Aim of the exercise.
Where in the data below does the word "level" appear? Copy each line that holds it.

====================

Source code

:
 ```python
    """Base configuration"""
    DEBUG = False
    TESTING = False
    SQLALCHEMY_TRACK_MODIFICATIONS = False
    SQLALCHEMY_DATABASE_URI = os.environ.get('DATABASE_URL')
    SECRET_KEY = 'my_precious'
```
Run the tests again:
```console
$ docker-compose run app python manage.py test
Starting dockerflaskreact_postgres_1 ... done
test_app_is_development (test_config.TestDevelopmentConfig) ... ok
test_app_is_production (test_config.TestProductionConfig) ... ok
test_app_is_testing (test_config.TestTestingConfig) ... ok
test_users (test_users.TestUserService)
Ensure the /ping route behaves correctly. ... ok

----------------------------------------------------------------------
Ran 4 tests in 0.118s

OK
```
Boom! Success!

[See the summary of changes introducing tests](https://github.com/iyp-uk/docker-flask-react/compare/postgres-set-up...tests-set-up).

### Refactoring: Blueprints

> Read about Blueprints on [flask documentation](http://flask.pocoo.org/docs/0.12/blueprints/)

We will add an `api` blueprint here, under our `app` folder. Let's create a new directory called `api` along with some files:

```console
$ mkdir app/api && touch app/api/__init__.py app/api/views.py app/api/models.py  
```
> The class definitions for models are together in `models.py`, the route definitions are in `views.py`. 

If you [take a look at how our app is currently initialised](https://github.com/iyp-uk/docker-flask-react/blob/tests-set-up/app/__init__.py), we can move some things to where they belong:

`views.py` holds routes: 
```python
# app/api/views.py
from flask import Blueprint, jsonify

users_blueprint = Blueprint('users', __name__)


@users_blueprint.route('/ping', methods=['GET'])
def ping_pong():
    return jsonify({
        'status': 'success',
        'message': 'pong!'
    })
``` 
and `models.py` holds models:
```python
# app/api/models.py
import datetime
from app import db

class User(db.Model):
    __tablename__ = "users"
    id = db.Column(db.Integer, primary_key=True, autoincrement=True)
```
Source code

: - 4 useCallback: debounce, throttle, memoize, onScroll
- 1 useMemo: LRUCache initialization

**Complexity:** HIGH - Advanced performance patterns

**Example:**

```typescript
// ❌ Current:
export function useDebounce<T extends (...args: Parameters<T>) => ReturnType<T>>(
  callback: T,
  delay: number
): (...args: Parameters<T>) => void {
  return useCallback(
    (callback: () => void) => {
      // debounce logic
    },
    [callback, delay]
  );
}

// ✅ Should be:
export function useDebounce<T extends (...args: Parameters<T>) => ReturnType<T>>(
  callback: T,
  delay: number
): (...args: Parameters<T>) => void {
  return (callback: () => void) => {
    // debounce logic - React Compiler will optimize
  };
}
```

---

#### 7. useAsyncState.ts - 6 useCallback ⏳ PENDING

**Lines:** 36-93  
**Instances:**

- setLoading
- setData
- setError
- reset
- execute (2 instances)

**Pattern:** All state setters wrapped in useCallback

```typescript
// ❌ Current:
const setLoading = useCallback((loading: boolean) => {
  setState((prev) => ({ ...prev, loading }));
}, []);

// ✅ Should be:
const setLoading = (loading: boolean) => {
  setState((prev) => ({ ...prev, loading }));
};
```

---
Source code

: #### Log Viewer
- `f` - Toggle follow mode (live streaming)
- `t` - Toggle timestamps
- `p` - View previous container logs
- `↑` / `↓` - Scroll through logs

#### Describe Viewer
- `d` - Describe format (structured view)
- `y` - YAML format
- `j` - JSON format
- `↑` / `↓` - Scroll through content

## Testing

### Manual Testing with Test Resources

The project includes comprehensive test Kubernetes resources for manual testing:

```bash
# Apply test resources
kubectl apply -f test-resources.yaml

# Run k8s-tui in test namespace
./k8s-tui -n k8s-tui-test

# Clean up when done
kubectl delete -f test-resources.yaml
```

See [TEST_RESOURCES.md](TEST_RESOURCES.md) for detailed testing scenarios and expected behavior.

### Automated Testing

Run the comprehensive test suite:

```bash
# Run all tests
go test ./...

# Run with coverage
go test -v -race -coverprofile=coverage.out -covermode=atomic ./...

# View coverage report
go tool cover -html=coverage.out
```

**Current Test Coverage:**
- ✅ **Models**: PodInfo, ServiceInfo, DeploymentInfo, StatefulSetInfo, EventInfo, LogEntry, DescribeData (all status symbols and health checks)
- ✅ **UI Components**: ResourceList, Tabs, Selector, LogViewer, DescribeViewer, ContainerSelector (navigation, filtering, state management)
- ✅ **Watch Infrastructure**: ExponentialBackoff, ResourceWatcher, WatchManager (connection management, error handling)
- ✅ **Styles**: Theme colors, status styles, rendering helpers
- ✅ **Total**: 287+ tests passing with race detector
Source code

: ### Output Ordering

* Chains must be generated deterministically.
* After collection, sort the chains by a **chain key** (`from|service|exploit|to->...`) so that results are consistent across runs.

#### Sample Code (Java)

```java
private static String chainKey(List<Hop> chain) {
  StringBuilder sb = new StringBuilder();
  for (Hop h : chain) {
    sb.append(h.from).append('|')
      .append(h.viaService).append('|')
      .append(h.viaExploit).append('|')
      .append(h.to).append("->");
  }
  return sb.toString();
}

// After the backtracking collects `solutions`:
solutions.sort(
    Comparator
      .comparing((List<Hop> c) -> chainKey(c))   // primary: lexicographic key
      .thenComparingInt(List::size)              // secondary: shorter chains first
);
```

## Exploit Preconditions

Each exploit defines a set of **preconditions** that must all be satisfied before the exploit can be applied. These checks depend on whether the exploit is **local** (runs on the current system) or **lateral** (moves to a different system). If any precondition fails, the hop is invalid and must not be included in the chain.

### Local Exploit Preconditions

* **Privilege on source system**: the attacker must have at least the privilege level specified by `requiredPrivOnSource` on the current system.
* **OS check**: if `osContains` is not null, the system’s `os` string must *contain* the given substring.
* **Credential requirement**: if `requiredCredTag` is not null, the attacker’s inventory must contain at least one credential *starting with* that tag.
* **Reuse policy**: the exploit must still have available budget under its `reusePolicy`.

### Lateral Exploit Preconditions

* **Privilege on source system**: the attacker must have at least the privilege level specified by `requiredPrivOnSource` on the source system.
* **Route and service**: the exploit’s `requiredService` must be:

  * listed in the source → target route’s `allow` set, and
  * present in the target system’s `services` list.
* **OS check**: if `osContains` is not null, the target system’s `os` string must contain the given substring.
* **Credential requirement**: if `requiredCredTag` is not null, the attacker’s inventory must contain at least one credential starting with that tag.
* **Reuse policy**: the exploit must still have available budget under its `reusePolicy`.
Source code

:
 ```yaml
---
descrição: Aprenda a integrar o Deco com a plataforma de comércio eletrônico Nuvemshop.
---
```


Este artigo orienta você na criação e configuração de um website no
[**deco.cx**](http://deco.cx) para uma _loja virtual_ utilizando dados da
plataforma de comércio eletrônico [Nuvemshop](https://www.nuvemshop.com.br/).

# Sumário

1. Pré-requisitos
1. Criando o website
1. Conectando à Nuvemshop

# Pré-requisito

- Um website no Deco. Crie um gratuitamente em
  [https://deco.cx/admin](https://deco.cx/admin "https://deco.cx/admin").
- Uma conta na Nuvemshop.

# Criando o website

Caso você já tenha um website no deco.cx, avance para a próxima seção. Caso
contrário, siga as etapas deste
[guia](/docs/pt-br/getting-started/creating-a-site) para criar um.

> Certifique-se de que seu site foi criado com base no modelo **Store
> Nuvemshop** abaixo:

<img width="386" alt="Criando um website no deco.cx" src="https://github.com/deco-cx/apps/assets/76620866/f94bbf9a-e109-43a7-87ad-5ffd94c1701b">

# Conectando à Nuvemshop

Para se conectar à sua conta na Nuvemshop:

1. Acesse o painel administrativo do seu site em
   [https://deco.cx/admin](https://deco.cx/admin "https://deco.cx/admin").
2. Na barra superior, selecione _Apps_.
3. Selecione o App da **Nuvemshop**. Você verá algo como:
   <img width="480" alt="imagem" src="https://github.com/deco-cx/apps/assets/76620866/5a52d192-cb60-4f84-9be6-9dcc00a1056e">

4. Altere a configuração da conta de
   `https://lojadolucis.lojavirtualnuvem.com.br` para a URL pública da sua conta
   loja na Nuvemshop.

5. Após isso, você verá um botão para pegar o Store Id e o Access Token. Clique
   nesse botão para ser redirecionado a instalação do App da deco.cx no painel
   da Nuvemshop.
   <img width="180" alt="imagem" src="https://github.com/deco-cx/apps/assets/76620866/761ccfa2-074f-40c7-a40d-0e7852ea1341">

====================

Your solution.
* **Privilege on source system**: the attacker must have at least the privilege level specified by `requiredPrivOnSource` on the current system.
* **Privilege on source system**: the attacker must have at least the privilege level specified by `requiredPrivOnSource` on the source system.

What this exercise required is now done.